Als wij denken aan een nonnenklooster en we horen dan trage Latijnse gezangen in ons hoofd, gezongen door heldere sopranen, dan maken we een kardinale fout.
We zouden eerder moeten denken aan de Soprano’s want in dit klooster waart de maffia rond.
Het zijn hier niet de “zusterkes” die zingen, maar de beelden die spreken. Een serene sfeer van stilte en gebed? Weer een kardinale fout, want hier worden kardinalen afgerost door de tuinman omdat hij verliefd is op een blonde novice. De pastoor dient geen sacramenten toe maar stokslagen op het achterwerk van de toekomstige Moeder Overste terwijl zijn slavin ligt vastgeketend met de fluwelen boeien van de overleden Moeder Overste.
Maar het zielenheil staat hier wel centraal al gaat dat ten koste van het welzijn. De kardinaal staat op water en brood en onkruid wordt verdelgd maar dat belet de familie niet van op schattenjacht te gaan.
De maagd Maria komt tussenbeide omdat ze verontwaardigd is dat haar zoon voor dertig zilverlingen onder de prijs is verkocht en daarom eist ze dat de Satan wordt uitgedreven.

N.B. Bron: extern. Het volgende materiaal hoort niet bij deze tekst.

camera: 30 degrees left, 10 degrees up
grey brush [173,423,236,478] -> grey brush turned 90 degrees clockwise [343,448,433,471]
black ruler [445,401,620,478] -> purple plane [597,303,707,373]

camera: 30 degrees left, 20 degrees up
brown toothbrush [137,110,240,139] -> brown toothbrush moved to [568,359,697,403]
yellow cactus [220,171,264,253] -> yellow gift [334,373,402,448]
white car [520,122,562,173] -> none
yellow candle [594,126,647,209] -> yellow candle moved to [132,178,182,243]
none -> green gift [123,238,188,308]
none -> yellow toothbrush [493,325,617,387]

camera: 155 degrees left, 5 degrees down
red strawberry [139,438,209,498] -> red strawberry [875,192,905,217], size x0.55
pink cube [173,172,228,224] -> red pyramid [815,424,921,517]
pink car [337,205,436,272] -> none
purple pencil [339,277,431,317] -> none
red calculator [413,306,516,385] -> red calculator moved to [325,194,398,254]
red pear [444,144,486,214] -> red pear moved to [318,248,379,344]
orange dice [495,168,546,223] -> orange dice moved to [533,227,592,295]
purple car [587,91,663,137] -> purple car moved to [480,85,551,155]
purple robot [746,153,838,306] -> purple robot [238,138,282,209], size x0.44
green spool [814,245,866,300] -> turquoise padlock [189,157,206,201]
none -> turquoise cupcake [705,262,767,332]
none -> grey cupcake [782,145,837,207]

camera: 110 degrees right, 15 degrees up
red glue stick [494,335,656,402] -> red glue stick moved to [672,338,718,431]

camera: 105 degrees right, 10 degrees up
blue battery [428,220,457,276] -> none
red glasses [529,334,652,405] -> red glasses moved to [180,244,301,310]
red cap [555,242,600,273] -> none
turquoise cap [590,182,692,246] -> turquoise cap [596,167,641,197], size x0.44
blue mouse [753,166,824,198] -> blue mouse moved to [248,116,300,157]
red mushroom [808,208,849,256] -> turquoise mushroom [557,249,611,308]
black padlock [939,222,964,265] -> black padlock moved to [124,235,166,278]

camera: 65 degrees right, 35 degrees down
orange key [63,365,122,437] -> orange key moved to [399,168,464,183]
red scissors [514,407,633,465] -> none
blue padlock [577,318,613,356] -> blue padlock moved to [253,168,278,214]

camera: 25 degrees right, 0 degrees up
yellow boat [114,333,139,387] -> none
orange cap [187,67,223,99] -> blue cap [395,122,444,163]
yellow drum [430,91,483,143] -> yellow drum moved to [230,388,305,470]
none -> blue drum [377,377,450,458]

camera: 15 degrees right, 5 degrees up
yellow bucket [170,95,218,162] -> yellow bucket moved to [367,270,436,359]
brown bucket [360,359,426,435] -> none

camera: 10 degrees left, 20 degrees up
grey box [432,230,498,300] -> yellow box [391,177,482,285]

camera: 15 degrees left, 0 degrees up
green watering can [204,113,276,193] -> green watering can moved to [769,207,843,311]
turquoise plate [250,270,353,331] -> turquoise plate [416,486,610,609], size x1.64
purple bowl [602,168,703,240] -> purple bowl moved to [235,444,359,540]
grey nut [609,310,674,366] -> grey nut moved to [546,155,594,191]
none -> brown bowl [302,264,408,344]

Ongelukkig genoeg was Satan de derde echtgenoot van de erfgename. Dus moet de pastoor op dieet. Maar eerst gaat hij op bedevaart met het geld van de paus en daarom slaat zuster kuisvrouw hem in de pan van de kerk.
Gelukkig gebeurt er een mirakel en daardoor geraakt het klooster uit de financiële problemen, tenminste als ze het geld terugvinden dat de maagd heeft scheef geslagen.
Dan komt er een non uit de kast. Wie had dat gedacht?
De overleden Moeder Overste zorgt voor een verrassing van formaat en verslaat de maffia.
Eind goed al goed, maar waar is dat geld?